A aplicação de dois elétrodos em contacto com o escalpe, alimentados por um neuroestimulador, permite a formação de um circuito elétrico fechado do qual faz parte o crânio da pessoa. Assim, a corrente elétrica atinge o tecido cerebral, permitindo modular a excitabilidade cortical das regiões cerebrais situadas no percurso da corrente. Existem dois tipos principais de protocolos de tDCS: protocolos de estimulação anódica, que visam aumentar a excitabilidade cortical da região alvo; protocolos de estimulação catódica, que visam induzir um estado de inibição cortical na região de interesse [3].


1.2. Estimulação transcraniana por corrente contínua e neuroplasticidade


Os mecanismos neurobiológicos da tDCS são atualmente bastante compreendidos, apesar de existirem ainda uma série de questões por responder [4-6]. Durante a administração da estimulação, a corrente contínua aplicada permite modular a excitabilidade cortical através da interferência na probabilidade de abertura de canais iónicos dependentes de voltagem. No caso da estimulação anódica, existe um aumento da probabilidade de abertura destes canais, levando a uma despolarização dos neurónios estimulados e consequente incremento da ocorrência de disparos neuronais espontâneos. Em contraste, na estimulação catódica, verifica-se uma redução da probabilidade destes canais iónicos se abrirem, o que induz uma hiperpolarização dos neurónios e consequente diminuição da taxa de disparo neuronal espontâneo. Assim, importa destacar que, ao contrário de outras técnicas de neuroestimulação, a tDCS não induz instantaneamente potenciais de ação, modulando apenas a probabilidade dos neurónios estimulados dispararem de forma espontânea.


Já os efeitos a longo prazo da tDCS, isto é, as alterações neurobiológicas que se mantêm ao longo do tempo após a sessão de estimulação terminar, são mais difíceis de descrever com detalhe. No entanto, hoje em dia é cada vez mais claro que estes efeitos envolvem os mecanismos de potenciação a longo prazo (LTP), um conjunto de processos associados ao fortalecimento das relações sinápticas estabelecidas entre neurónios. Além disso, existe evidência bastante clara que a tDCS tem um papel modulador de vários sistemas de neurotransmissores no cérebro, com especial destaque para a via excitatória glutamatérgica e a via inibitória GABAérgica [6]. Apesar de existirem outros mecanismos potencialmente envolvidos, a evidência atual indica que os mecanismos de LTP e modulação de neurotransmissores parecem ser as peças centrais para as alterações funcionais nas ligações entre neurónios (neuroplasticidade) após a tDCS [4-6].

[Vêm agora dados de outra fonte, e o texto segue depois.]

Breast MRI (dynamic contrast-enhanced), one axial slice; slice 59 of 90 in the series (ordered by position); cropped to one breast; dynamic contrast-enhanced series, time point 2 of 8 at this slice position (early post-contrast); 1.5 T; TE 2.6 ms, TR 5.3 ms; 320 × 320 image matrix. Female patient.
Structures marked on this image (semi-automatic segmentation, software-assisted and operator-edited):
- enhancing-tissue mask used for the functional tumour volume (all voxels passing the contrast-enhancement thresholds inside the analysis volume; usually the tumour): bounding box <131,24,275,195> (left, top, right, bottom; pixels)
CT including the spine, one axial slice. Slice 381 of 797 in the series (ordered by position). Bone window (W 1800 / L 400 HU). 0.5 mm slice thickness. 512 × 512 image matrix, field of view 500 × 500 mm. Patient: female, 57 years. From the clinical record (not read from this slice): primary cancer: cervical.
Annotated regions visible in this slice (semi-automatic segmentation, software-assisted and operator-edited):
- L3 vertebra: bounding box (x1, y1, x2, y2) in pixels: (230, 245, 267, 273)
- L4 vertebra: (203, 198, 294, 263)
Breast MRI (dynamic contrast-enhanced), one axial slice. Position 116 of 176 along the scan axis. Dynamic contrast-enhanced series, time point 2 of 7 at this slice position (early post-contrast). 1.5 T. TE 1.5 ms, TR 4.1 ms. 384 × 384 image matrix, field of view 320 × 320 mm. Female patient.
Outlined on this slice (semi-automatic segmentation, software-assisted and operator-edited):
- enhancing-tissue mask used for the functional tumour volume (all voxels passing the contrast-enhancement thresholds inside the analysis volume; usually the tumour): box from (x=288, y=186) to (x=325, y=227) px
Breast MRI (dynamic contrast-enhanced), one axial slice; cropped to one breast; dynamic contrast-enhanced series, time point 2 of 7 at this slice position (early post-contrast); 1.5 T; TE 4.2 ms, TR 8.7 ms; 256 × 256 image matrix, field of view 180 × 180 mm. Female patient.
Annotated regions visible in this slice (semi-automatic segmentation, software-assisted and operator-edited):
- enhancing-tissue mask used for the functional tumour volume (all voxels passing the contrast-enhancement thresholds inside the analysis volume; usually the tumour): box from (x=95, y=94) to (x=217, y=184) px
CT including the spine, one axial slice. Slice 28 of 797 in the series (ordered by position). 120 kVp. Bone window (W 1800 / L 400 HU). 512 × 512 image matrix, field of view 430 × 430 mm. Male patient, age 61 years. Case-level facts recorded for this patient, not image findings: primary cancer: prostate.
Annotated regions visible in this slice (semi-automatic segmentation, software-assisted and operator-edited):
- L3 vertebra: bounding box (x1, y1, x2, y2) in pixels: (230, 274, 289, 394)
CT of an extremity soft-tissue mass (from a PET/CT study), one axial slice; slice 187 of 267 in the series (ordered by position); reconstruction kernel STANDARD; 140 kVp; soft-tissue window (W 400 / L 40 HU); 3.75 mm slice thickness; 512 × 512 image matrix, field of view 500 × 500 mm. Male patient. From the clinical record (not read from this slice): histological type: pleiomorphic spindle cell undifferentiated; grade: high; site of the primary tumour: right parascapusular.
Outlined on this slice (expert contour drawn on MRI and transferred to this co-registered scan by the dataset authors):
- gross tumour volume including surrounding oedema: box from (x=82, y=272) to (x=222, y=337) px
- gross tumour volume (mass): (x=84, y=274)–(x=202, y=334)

1.3. Quais as vantagens da estimulação transcraniana por corrente contínua?


Existem inúmeras técnicas de neuroestimulação não-invasiva que estão a ser exploradas para efeitos de reabilitação, nomeadamente a estimulação magnética transcraniana, a estimulação do nervo vago, a estimulação transcraniana por corrente alternada, entre outras. No entanto, a tDCS apresenta um conjunto de características que lhe conferem um maior potencial para a aplicação em contexto clínico [1,2].


Em primeiro lugar, é uma técnica que pode ser considerada de baixo custo, dado que o neuroestimulador envolve um circuito elétrico simples e os consumíveis utilizados na sua aplicação não são dispendiosos. Mais ainda, apesar da complexidade dos mecanismos neurobiológicos subjacentes, a tDCS é uma técnica simples e fácil de aprender do ponto de vista da sua aplicação prática. Além disso, o equipamento é de pequena dimensão e portátil, o que permite a sua aplicação em inúmeros contextos, incluindo a intervenção no domicílio. Por fim, uma vantagem adicional extremamente pertinente é a ausência de efeitos secundários significativos após a sua administração [7]. A pessoa que realiza uma sessão de tDCS apenas sente algum desconforto (comichão, ardor, etc) nas regiões do escalpe onde estão os elétrodos durante a estimulação, mas essas sensações terminam pouco depois da cessação da corrente. Efeitos adversos mais graves (lesões cutâneas, dores de cabeças, etc) apenas poderão ocorrer caso o procedimento esteja a ser incorretamente administrado, não cumprindo as normas de segurança e/ou critérios de dosagem recomendados [8,9].


1.4. Evidência da estimulação transcraniana em contexto de reabilitação


Poucos anos após os estudos iniciais que estabeleceram o potencial da tDCS para modular a excitabilidade cortical e promover processos neuroplásticos, começaram a ser desenhados e implementados inúmeros ensaios clínicos que visavam testar a sua aplicabilidade como método de tratamento e reabilitação. Hoje em dia, já existe evidência acumulada em múltiplas áreas de intervenção que permite sistematizar o estado da arte sobre a eficácia desta técnica [10].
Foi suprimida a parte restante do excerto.